1) delever their balance sheet: in response to the volume of bad loans and the increasingly transitory nature of deposits, banks are going to delever in order to feel they can safely operate. Lenders and owners will require it. Reducing blow-up risk is key. So, fewer loans will be available in aggregate unless we capitalize a bunch of new banks or existing banks raise a ton of equity;
2) raise standards: You're going to make sure the people you loan to are highly unlikely to default - so credit quality will rise, which weeds out certain borrowers;
3) raise your price: You're going to charge wider spreads to your funding costs in order to compensate you for the higher risk you perceive that is associated. This has a depressing effect on asset prices as the cost of acquiring assets rises, all else being equal;
4) lend at lower LTVs: You're going to make borrowers put more of their own skin in the game which a) gives you more protection in case they default and in case asset values continue to decline; and b) makes the borrower less likely to default since he/she/they have more to lose.
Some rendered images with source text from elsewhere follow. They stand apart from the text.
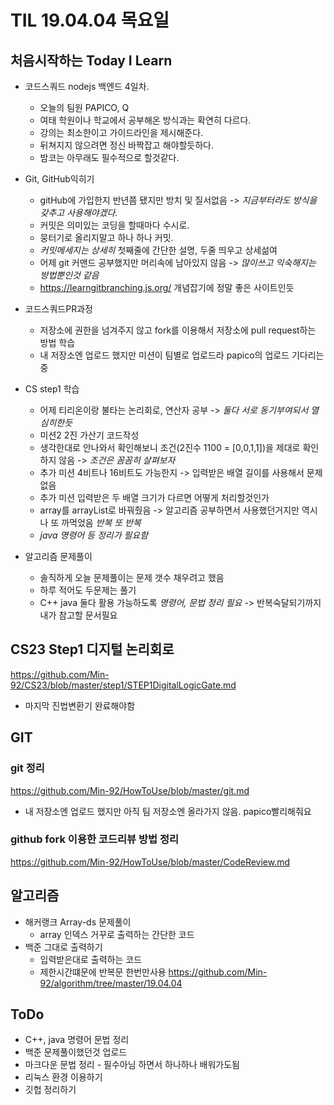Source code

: # TIL 19.04.04 목요일
## 처음시작하는 Today I Learn
- 코드스쿼드 nodejs 백엔드 4일차.
  - 오늘의 팀원 PAPICO, Q
  - 여태 학원이나 학교에서 공부해온 방식과는 확연히 다르다.
  - 강의는 최소한이고 가이드라인을 제시해준다.
  - 뒤쳐지지 않으려면 정신 바짝잡고 해야할듯하다.
  - 밤코는 아무래도 필수적으로 할것같다.  

- Git, GitHub익히기
  - gitHub에 가입한지 반년쯤 됐지만 방치 및 질서없음 -> *지금부터라도 방식을 갖추고 사용해야겠다.*
  - 커밋은 의미있는 코딩을 할때마다 수시로.
  - 뭉터기로 올리지말고 하나 하나 커밋.
  - *커밋메세지는 상세히* 첫째줄에 간단한 설명, 두줄 띄우고 상세섦여
  - 어제 git 커맨드 공부했지만 머리속에 남아있지 않음 -> *많이쓰고 익숙해지는 방법뿐인것 같음*
  - https://learngitbranching.js.org/ 개념잡기에 정말 좋은 사이트인듯  
- 코드스쿼드PR과정
  - 저장소에 권한을 넘겨주지 않고 fork를 이용해서 저장소에 pull request하는 방법 학습
  - 내 저장소엔 업로드 했지만 미션이 팀별로 업로드라 papico의 업로드 기다리는 중
- CS step1 학습
  - 어제 티리온이랑 불타는 논리회로, 연산자 공부 -> *둘다 서로 동기부여되서 열심히한듯*
  - 미션2 2진 가산기 코드작성
  - 생각한대로 안나와서 확인해보니 조건(2진수 1100 = [0,0,1,1])을 제대로 확인하지 않음 -> *조건은 꼼꼼히 살펴보자*
  - 추가 미션 4비트나 16비트도 가능한지 -> 입력받은 배열 길이를 사용해서 문제없음
  - 추가 미션 입력받은 두 배열 크기가 다르면 어떻게 처리할것인가
  - array를 arrayList로 바꿔줬음 -> 알고리즘 공부하면서 사용했던거지만 역시나 또 까먹었음 *반복 또 반복*
  - *java 명령어 등 정리가 필요함*
- 알고리즘 문제풀이
  - 솔직하게 오늘 문제풀이는 문제 갯수 채우려고 했음
  - 하루 적어도 두문제는 풀기
  - C++ java 둘다 활용 가능하도록 *명령어, 문법 정리 필요* -> 반복숙달되기까지 내가 참고할 문서필요

## CS23 Step1 디지털 논리회로
https://github.com/Min-92/CS23/blob/master/step1/STEP1DigitalLogicGate.md
- 마지막 진법변환기 완료해야함
## GIT
### git 정리
https://github.com/Min-92/HowToUse/blob/master/git.md
- 내 저장소엔 업로드 했지만 아직 팀 저장소엔 올라가지 않음. papico빨리해줘요
### github fork 이용한 코드리뷰 방법 정리
https://github.com/Min-92/HowToUse/blob/master/CodeReview.md

## 알고리즘
- 해커랭크 Array-ds 문제풀이
  - array 인덱스 거꾸로 출력하는 간단한 코드
- 백준 그대로 출력하기
  - 입력받은대로 출력하는 코드
  - 제한시간떄문에 반복문 한번만사용
https://github.com/Min-92/algorithm/tree/master/19.04.04

## ToDo
 - C++, java 명령어 문법 정리
 - 백준 문제풀이했던것 업로드
 - 마크다운 문법 정리 - 필수아님 하면서 하나하나 배워가도됨
 - 리눅스 환경 이용하기
 - 깃헙 정리하기

<!-- ## 내용정리 -->
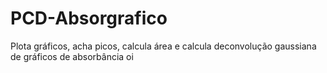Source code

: # PCD-Absorgrafico
Plota gráficos, acha picos, calcula área e calcula deconvolução gaussiana de gráficos de absorbância 
oi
This will have the effect of weeding out borrowers who haven't saved up enough to be able to put up a bigger chunk of money.
Collectively, those four factors will have a depressive effect on any asset classes that have historically been acquired with borrowed money (LBO targets, real estate, etc.) in order to reflect less competition amongst buyers, to compensate the buyers for the increased cost of borrowing, and to generate attractive returns to the equity. This deleveraging spiral obviously has the ability to feed on itself until one day, it stops.
My guess is it will correct too far and at that point, the man with cash will be in an a once-in-a-lifetime position to profit. Buy assets when the provide reasonably attractive unlevered returns for the risk assumed. Levering those returns would just be gravy.
This is a time to sit and wait. Then when big opportunities come, and they will come if this volatility and deleveraging keeps up, swing hard.